======== TEXT BLOCK ========

Tips For Locking ColdFusion 10
For developers working on production-level, web-facing ColdFusion 10 applications, it is essential to follow the tips and techniques in Adobe’s ColdFusion 10 lockdown guide. While security concerns often vary according to the criticality of the application, there is no such thing as a system that is “too secure.” Anyone administrating or developing on the ColdFusion 10 platform should be familiar with all of the potential points of attack.
Fortunately, ColdFusion 10 allows developers to take care of many critical security settings right off the bat by allowing the user to install using a Secure Profile. This profile covers a wide range of defaults that help ensure security, such as disabling RDS service, enforcing complex passwords for the root admin user, disabling directory browsing, limiting SQL operations from new data sources and setting a host of timeout and data size defaults.

========

[WORK ORDER A]
Summarize the text on locking down ColdFusion 10 in two sentences.
[WORK ORDER B]
Return, word for word, the part of the text on locking down ColdFusion 10 that opens with the words containing "Fortunately, ColdFusion 10" and closes with "data size defaults.".
[WORK ORDER C]
Take the text on locking down ColdFusion 10 further, continuing it from the point where it stops.

======== INPUT DATA ========

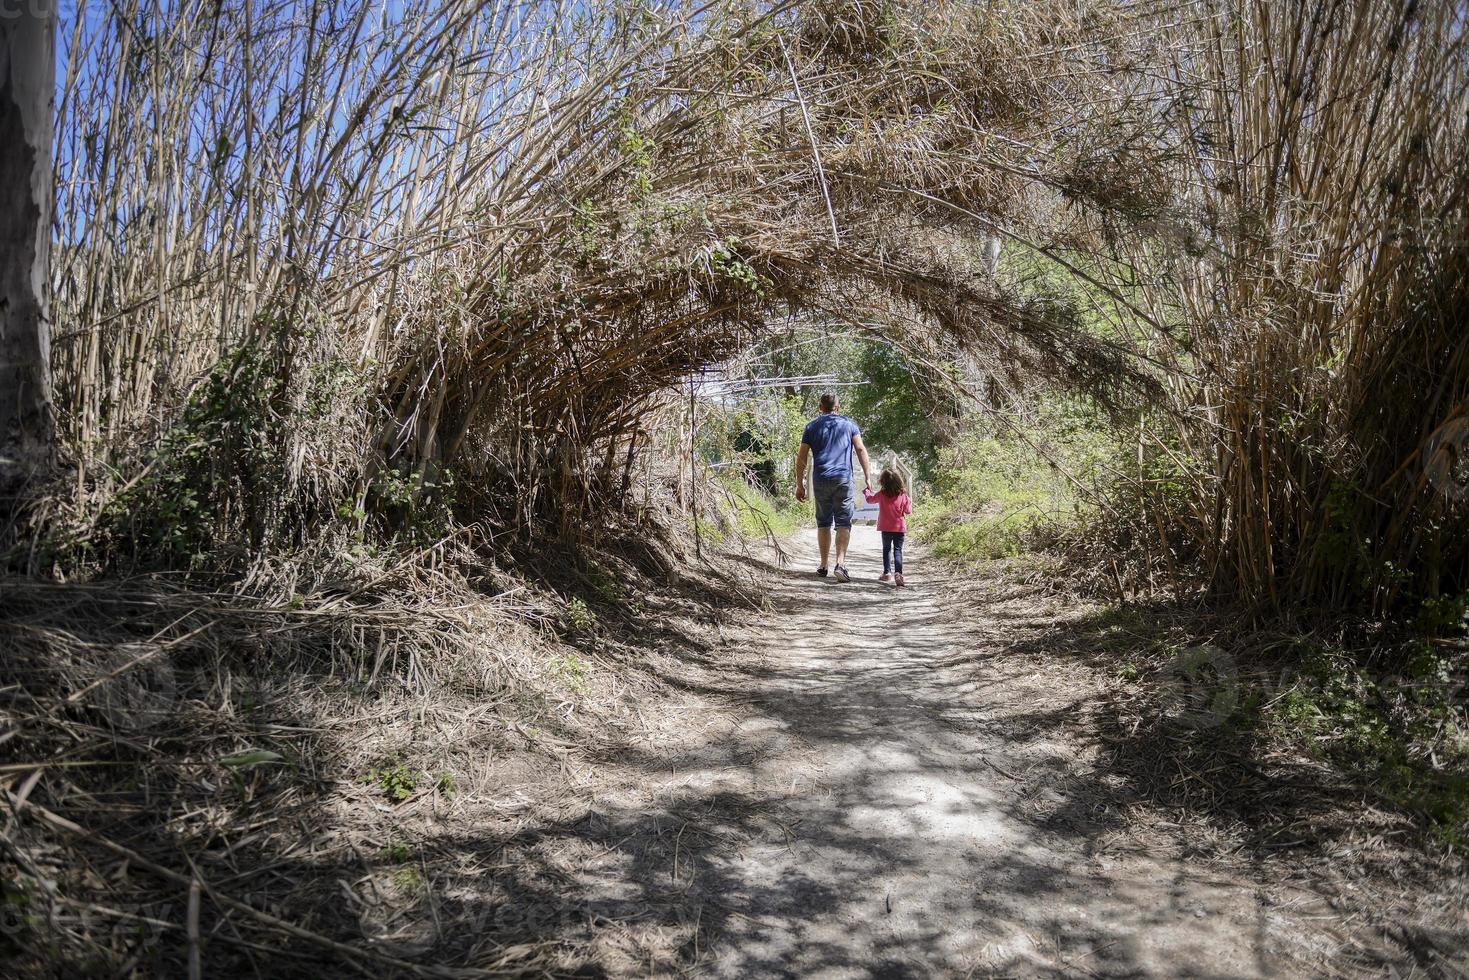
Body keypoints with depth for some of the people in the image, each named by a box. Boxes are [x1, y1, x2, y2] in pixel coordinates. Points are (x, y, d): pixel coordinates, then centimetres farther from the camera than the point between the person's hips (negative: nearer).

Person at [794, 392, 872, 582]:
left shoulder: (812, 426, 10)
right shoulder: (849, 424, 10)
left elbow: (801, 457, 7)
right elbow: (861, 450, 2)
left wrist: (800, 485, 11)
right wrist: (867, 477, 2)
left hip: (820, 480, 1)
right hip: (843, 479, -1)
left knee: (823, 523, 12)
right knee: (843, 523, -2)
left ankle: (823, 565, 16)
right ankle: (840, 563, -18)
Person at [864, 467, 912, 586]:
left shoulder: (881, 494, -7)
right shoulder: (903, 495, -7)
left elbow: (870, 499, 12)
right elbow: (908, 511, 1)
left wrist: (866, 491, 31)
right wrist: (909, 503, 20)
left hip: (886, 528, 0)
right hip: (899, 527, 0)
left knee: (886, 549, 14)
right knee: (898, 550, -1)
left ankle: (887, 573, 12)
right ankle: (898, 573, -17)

========
======== INPUT DATA ========

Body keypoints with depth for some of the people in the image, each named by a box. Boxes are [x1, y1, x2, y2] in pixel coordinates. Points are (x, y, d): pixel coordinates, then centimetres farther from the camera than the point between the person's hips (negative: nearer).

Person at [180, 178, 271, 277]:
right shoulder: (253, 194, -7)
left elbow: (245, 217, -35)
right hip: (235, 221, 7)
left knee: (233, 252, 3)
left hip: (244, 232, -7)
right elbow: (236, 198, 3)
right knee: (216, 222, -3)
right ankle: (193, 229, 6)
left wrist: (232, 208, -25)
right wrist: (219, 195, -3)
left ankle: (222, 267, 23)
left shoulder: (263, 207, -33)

========

[EXERCISE OUTPUT A]
Developers of production-level, web-facing ColdFusion 10 applications should follow Adobe's ColdFusion 10 lockdown guide and be familiar with all potential points of attack. ColdFusion 10 can be installed with a Secure Profile, whose defaults include disabling RDS service and directory browsing, enforcing complex passwords for the root admin user, limiting SQL operations from new data sources, and setting timeout and data size defaults.

[EXERCISE OUTPUT B]
Fortunately, ColdFusion 10 allows developers to take care of many critical security settings right off the bat by allowing the user to install using a Secure Profile. This profile covers a wide range of defaults that help ensure security, such as disabling RDS service, enforcing complex passwords for the root admin user, disabling directory browsing, limiting SQL operations from new data sources and setting a host of timeout and data size defaults.

[EXERCISE OUTPUT C]
Post Install Operations
Though the Secure Profile provides an instant base for a secure platform, there is still much that can be done after installation. This includes:
- Updating the Java Virtual Machine (JVM) as the one included with the ColdFusion 10 install may not have all of the latest security patches
- Blocking files with extensions that will not be used by any application
- Removing ASP.NET once all sites are configured in IIS
- Enabling sandbox security
- Removing the Tomcat instance that is installed by default on port 8500
Additional Administrator Settings
Though the Secure Profile option hardens Administrator settings upon installation, there are further configurations that can improve security. For instance, setting “Prefix serialized JSON with:” to “//” prevents JSON hijacking.
This is just an overview of the many practices that will keep a Coldfusion 10 install protected from malicious attacks and accidental breaches. Be sure to check out Adobe’s ColdFusion 10 Lockdown Guide for a complete list of practices to ensure the best security and functionality for your application.